◆ **Your objective**: Can you copy the data below, unchanged, from its start through the line containing "опадают, не дожидаясь созревания."?

◆ **Stored data entries**:
- - -

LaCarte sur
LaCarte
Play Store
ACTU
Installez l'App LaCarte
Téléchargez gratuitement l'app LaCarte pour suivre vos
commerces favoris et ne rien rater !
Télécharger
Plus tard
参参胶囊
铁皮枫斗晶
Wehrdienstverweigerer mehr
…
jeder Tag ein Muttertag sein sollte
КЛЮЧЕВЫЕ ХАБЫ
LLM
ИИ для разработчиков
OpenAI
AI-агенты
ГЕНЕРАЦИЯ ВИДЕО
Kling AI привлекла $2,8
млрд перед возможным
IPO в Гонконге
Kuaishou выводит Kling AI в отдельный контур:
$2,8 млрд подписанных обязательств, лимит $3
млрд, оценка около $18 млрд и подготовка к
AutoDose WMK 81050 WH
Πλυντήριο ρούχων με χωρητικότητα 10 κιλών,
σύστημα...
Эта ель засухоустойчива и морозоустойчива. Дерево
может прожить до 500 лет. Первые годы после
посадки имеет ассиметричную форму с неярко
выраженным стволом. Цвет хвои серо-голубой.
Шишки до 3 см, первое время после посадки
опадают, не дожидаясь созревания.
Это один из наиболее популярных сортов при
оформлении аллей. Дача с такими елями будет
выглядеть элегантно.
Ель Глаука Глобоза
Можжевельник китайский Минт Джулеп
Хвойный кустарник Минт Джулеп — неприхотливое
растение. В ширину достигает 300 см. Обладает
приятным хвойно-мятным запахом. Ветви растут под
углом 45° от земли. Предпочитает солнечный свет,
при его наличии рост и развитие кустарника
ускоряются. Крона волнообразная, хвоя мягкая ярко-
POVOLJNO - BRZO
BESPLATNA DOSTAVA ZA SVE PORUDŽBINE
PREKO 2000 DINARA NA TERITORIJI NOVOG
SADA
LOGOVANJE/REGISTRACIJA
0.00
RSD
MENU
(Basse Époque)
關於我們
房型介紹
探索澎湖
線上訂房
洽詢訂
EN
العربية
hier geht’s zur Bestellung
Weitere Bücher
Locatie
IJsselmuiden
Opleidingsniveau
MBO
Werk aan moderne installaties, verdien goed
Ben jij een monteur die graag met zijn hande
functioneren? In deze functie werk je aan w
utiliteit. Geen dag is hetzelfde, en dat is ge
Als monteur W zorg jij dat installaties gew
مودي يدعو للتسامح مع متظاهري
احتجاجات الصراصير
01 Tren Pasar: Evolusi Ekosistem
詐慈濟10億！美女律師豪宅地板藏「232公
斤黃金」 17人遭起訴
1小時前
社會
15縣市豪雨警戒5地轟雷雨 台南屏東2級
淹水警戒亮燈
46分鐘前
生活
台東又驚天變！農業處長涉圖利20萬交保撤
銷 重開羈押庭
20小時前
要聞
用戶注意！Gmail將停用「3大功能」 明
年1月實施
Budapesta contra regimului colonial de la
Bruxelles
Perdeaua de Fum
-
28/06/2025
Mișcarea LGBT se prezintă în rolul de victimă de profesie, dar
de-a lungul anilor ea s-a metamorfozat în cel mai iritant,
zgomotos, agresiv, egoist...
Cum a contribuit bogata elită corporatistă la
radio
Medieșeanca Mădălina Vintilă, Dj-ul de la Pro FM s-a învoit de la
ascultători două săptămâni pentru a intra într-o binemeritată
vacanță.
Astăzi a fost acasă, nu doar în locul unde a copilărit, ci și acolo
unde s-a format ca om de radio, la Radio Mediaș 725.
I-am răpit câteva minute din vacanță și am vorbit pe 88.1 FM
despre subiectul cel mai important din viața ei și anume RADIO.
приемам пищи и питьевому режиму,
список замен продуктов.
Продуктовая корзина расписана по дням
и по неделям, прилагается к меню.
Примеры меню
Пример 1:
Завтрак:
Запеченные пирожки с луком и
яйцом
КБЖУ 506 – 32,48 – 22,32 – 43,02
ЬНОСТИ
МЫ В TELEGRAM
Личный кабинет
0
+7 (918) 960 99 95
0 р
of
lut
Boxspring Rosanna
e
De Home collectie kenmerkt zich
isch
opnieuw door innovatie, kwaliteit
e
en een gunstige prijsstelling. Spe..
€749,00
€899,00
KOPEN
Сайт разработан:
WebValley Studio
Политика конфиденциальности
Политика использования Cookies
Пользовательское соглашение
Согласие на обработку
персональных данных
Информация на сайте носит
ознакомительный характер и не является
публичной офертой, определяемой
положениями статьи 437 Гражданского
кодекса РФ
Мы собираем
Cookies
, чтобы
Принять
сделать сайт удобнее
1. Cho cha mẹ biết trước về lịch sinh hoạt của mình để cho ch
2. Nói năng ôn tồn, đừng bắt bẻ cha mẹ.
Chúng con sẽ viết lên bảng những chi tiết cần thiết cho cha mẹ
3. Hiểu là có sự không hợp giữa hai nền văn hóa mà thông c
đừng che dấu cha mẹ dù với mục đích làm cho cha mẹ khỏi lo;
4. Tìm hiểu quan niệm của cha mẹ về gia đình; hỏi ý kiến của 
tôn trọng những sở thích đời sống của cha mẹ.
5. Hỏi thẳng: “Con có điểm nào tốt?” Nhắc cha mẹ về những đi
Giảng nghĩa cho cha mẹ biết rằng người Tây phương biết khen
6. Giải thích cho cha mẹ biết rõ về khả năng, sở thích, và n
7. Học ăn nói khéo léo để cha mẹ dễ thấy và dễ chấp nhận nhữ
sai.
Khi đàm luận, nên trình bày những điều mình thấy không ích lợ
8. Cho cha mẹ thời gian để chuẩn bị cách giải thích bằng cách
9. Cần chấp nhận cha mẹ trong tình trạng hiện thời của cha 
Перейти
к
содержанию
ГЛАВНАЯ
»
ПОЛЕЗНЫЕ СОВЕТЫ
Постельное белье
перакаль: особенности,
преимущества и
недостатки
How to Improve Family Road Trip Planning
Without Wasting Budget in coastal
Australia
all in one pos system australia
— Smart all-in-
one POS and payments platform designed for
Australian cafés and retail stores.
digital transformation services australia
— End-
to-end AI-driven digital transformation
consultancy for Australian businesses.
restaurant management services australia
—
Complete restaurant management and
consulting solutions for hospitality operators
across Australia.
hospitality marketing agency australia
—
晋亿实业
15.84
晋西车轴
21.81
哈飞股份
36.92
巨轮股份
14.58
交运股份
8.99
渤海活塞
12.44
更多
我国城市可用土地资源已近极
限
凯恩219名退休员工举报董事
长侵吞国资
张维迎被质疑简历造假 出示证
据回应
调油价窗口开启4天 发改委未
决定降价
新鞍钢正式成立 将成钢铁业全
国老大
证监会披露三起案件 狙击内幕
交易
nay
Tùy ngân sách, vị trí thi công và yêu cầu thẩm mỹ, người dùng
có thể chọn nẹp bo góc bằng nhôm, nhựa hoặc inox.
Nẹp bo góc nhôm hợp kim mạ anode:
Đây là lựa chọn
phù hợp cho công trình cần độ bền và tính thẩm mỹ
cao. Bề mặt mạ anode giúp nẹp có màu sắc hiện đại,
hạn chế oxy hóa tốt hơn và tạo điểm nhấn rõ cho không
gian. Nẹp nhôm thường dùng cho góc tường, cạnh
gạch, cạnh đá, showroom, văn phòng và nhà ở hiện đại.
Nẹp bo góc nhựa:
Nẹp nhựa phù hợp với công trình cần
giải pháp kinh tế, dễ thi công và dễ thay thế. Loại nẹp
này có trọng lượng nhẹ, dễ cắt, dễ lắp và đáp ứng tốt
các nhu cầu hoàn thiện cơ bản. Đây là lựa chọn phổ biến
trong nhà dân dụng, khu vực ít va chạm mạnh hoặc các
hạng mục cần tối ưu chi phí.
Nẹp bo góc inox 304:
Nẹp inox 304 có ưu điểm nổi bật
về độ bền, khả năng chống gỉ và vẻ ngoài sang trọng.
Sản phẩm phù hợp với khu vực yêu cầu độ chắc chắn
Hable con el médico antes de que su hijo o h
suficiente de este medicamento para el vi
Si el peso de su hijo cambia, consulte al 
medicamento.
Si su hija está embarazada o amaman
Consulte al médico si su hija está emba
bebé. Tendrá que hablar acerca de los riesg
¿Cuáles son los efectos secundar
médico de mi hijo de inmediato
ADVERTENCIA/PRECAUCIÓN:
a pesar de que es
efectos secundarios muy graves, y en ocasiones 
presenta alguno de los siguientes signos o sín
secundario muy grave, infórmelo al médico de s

- - -

◆ **Expected answer**:
LaCarte sur
LaCarte
Play Store
ACTU
Installez l'App LaCarte
Téléchargez gratuitement l'app LaCarte pour suivre vos
commerces favoris et ne rien rater !
Télécharger
Plus tard
参参胶囊
铁皮枫斗晶
Wehrdienstverweigerer mehr
…
jeder Tag ein Muttertag sein sollte
КЛЮЧЕВЫЕ ХАБЫ
LLM
ИИ для разработчиков
OpenAI
AI-агенты
ГЕНЕРАЦИЯ ВИДЕО
Kling AI привлекла $2,8
млрд перед возможным
IPO в Гонконге
Kuaishou выводит Kling AI в отдельный контур:
$2,8 млрд подписанных обязательств, лимит $3
млрд, оценка около $18 млрд и подготовка к
AutoDose WMK 81050 WH
Πλυντήριο ρούχων με χωρητικότητα 10 κιλών,
σύστημα...
Эта ель засухоустойчива и морозоустойчива. Дерево
может прожить до 500 лет. Первые годы после
посадки имеет ассиметричную форму с неярко
выраженным стволом. Цвет хвои серо-голубой.
Шишки до 3 см, первое время после посадки
опадают, не дожидаясь созревания.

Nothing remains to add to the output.